*** Opening Text block ***
Question

A rod of length L is pivoted at one end and is rotated with a uniform angular velocity in a horizontal plane. Let T₁ and T₂ be the tensions at the points L/4 and 3L/4 away from the pivoted ends.
(a) T₁ > T₂
(b) T₂ > T₁
(c) T₁ = T₂
(d) The relation between T₁ and T₂ depends on whether the rod rotates clockwise or anticlockwise.

Answer 1

(a) T₁ > T₂



Let the angular velocity of the rod be $\omega$.
Distance of the centre of mass of portion of the rod on the right side of L/4 from the pivoted end:
$r_1=\frac{L}{4}+\frac{1}{2}\left(\frac{3L}{4}\right)=\frac{5L}{8}$
Mass of the rod on the right side of L/4 from the pivoted end:
$m_1=\frac{3}{4}M$
At point L/4, we have:
$$\begin{gathered} T_1=m_1{\omega }^2{r}_1 \\ =\frac{3}{4}M{\omega }^2\frac{5}{8}L=\frac{15}{32}M{\omega }^{2}L \end{gathered}$$

Distance of the centre of mass of rod on the right side of 3L/4 from the pivoted end:
$r_1=\frac{1}{2}\left(\frac{L}{4}\right)+\frac{3L}{4}=\frac{7L}{8}$
Mass of the rod on the right side of L/4 from the pivoted end:
$m_1=\frac{1}{4}M$
At point 3L/4, we have:
$$\begin{gathered} T_2=m_2{\omega }^2{r}_2 \\ =\frac{1}{4}M{\omega }^2\frac{7}{8}L=\frac{7}{32}M{\omega }^{2}L \end{gathered}$$
∴ T₁ > T₂
*** Closing Text block ***
▸ Tasks and exercises
**1)** In the rotating-rod problem, retype the part that opens with the words containing "A rod of length" and closes with "rod be $\omega$.".
**2)** Translate this sentence from the rotating-rod problem into Spanish: "A rod of length L is pivoted at one end and is rotated with a uniform angular velocity in a horizontal plane."
*** Opening Information shown ***
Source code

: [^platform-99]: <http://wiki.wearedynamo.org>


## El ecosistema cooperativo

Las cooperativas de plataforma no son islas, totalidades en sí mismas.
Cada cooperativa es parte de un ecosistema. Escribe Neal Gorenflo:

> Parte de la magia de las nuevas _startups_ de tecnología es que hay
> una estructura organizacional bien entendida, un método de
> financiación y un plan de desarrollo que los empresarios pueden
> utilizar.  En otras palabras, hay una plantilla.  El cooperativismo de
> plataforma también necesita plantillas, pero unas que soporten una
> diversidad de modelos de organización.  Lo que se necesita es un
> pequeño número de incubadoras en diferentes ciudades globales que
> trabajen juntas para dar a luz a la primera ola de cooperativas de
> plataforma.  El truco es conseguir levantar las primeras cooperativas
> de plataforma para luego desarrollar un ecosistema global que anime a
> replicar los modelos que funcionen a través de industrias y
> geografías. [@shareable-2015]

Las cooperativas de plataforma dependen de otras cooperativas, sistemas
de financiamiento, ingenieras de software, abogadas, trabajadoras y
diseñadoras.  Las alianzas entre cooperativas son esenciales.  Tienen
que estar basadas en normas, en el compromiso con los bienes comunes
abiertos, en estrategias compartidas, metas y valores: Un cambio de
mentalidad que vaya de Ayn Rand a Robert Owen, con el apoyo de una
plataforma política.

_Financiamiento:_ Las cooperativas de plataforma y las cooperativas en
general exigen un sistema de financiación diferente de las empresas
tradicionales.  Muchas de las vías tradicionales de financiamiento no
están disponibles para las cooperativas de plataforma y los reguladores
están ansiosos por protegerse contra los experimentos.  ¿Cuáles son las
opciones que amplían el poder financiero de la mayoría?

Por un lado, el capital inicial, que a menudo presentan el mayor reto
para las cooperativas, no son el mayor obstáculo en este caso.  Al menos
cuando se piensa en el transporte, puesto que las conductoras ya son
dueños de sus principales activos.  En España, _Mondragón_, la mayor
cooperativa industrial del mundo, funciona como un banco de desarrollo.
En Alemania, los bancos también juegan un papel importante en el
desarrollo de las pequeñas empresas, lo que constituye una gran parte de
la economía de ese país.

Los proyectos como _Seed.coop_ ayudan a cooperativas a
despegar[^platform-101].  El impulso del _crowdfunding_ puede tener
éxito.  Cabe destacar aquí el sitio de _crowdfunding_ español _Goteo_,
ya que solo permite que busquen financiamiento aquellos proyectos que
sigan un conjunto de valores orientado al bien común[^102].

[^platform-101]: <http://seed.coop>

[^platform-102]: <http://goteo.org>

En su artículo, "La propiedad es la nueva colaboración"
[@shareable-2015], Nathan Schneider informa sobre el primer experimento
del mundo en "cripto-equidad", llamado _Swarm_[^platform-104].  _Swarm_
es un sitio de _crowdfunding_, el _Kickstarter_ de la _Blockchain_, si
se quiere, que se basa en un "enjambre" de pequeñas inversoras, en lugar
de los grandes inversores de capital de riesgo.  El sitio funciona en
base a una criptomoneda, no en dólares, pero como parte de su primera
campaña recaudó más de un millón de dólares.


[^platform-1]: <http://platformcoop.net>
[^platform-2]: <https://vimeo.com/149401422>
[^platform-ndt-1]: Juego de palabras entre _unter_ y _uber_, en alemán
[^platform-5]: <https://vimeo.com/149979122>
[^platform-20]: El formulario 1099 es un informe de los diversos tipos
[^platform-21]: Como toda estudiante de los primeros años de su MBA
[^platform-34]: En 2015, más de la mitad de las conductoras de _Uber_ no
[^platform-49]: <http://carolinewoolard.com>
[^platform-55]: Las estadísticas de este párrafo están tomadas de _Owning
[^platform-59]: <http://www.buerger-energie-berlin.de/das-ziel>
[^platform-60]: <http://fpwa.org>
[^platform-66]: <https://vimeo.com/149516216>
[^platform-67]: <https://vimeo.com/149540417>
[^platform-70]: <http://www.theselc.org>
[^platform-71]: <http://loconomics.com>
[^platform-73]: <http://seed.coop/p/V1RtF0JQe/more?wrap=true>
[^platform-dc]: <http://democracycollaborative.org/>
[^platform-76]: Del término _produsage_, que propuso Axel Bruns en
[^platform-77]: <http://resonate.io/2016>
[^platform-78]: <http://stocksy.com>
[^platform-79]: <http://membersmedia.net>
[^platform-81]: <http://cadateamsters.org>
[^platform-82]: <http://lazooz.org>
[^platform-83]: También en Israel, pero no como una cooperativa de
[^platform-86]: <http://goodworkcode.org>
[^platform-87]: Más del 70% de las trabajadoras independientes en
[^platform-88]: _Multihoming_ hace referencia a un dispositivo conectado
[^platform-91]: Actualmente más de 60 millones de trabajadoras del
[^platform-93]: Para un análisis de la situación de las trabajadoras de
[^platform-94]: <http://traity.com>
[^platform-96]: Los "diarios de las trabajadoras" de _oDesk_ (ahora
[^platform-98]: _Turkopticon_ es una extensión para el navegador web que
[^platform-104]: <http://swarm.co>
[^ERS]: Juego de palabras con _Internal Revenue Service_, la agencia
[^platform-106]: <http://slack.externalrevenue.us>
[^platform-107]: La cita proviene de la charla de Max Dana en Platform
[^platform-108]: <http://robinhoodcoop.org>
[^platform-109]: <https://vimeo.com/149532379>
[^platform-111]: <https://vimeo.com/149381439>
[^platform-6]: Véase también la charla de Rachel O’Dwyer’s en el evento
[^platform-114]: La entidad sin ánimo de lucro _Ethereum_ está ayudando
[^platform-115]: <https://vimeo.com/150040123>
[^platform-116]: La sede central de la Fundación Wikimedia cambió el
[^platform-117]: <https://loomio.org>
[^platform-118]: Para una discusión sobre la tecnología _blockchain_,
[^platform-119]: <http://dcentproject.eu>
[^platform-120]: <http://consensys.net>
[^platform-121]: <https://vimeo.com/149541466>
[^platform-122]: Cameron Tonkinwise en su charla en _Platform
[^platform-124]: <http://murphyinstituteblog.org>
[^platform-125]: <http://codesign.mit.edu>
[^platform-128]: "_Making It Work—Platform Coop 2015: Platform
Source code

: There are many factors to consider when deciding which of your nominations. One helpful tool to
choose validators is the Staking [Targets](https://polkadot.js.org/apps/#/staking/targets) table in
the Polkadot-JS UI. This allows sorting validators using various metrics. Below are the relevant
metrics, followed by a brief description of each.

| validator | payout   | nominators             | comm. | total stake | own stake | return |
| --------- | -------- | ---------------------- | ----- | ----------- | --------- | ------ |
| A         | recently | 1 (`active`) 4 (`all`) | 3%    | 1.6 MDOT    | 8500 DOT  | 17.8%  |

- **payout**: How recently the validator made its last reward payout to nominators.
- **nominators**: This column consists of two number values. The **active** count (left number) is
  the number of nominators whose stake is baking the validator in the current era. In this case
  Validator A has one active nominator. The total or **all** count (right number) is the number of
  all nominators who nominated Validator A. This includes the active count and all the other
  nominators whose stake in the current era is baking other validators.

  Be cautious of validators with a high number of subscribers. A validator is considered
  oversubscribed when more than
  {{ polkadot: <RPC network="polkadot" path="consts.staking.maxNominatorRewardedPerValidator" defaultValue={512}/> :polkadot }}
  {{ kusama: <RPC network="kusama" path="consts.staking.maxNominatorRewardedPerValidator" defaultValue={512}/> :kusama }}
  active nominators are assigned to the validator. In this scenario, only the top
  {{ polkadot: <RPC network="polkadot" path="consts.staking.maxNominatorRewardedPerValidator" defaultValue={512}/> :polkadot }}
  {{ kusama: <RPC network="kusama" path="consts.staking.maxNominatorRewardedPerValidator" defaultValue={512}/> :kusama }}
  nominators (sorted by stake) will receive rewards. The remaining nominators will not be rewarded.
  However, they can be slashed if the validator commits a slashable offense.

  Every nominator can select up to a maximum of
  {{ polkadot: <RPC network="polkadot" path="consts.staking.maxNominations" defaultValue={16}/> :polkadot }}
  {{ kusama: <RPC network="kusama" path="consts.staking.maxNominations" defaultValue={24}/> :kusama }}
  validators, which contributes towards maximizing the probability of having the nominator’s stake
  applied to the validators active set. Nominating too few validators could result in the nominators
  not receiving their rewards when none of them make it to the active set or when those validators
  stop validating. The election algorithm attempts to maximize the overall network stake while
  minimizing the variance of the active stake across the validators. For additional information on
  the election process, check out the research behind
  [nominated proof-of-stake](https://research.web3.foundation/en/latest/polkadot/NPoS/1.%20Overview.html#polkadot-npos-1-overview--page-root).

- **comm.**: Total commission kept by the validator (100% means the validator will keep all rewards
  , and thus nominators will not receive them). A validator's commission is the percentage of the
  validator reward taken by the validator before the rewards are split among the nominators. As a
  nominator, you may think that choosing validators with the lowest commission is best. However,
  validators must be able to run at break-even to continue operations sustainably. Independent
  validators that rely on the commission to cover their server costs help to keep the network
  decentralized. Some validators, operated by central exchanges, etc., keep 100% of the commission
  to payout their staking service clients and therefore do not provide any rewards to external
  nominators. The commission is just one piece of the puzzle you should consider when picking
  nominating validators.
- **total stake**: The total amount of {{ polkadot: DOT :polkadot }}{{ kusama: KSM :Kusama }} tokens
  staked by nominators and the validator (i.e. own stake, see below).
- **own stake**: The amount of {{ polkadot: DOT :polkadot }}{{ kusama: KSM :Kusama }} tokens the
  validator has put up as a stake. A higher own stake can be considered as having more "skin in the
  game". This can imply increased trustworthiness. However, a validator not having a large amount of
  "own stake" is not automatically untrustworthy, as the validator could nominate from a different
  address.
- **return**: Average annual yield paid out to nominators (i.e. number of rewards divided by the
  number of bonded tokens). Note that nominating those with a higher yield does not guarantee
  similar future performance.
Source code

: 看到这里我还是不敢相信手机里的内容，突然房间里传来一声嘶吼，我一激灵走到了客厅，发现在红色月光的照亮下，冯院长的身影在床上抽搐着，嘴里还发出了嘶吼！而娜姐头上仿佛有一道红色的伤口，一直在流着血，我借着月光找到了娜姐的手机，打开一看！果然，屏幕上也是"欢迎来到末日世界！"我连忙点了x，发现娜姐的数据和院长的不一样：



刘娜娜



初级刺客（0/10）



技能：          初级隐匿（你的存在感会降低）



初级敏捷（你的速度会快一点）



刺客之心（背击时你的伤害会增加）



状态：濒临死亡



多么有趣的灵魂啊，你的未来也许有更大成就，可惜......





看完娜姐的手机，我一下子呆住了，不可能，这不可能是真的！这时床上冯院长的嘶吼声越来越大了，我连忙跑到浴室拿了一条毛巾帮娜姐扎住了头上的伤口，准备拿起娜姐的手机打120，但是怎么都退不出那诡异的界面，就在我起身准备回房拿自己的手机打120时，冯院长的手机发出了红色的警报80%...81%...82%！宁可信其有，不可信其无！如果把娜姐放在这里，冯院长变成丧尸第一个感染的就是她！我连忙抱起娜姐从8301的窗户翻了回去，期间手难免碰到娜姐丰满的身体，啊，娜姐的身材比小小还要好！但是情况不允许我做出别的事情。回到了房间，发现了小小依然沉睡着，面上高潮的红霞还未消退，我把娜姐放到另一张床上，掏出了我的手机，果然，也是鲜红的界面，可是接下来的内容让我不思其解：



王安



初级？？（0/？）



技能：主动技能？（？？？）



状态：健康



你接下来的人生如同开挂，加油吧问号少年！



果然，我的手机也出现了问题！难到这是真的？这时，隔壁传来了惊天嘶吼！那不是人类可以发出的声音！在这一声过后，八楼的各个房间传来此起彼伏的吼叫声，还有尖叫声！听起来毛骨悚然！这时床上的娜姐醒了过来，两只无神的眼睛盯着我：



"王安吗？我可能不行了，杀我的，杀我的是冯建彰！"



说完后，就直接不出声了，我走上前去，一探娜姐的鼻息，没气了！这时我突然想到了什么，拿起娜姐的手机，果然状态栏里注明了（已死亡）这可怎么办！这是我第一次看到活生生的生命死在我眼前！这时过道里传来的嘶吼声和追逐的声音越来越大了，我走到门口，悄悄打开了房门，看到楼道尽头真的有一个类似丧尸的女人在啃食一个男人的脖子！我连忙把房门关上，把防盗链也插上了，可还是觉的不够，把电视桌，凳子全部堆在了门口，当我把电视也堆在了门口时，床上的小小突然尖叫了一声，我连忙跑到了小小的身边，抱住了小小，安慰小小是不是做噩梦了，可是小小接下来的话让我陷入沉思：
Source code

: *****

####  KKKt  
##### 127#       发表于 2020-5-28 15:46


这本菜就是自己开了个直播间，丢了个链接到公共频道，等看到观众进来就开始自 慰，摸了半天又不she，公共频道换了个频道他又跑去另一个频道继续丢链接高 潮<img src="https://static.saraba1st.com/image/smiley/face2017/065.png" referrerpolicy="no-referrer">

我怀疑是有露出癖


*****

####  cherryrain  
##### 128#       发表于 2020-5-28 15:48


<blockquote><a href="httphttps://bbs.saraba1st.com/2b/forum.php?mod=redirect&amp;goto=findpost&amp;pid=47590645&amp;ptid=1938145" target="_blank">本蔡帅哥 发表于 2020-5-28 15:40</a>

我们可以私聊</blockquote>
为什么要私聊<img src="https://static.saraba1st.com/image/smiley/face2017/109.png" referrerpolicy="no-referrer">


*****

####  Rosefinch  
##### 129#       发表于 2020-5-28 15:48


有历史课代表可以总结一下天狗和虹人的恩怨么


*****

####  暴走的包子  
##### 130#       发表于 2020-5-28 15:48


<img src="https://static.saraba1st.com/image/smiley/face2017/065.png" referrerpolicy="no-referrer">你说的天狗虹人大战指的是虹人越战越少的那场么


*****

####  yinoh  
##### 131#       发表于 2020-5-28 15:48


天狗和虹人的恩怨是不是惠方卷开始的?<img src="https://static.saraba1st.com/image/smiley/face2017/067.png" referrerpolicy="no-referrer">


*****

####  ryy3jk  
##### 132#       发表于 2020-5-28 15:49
*** Closing Information shown ***
▸ Answer list
**1)**
A rod of length L is pivoted at one end and is rotated with a uniform angular velocity in a horizontal plane. Let T₁ and T₂ be the tensions at the points L/4 and 3L/4 away from the pivoted ends.
(a) T₁ > T₂
(b) T₂ > T₁
(c) T₁ = T₂
(d) The relation between T₁ and T₂ depends on whether the rod rotates clockwise or anticlockwise.

Answer 1

(a) T₁ > T₂



Let the angular velocity of the rod be $\omega$.

**2)** Una varilla de longitud L está articulada en un extremo y se hace girar con una velocidad angular uniforme en un plano horizontal.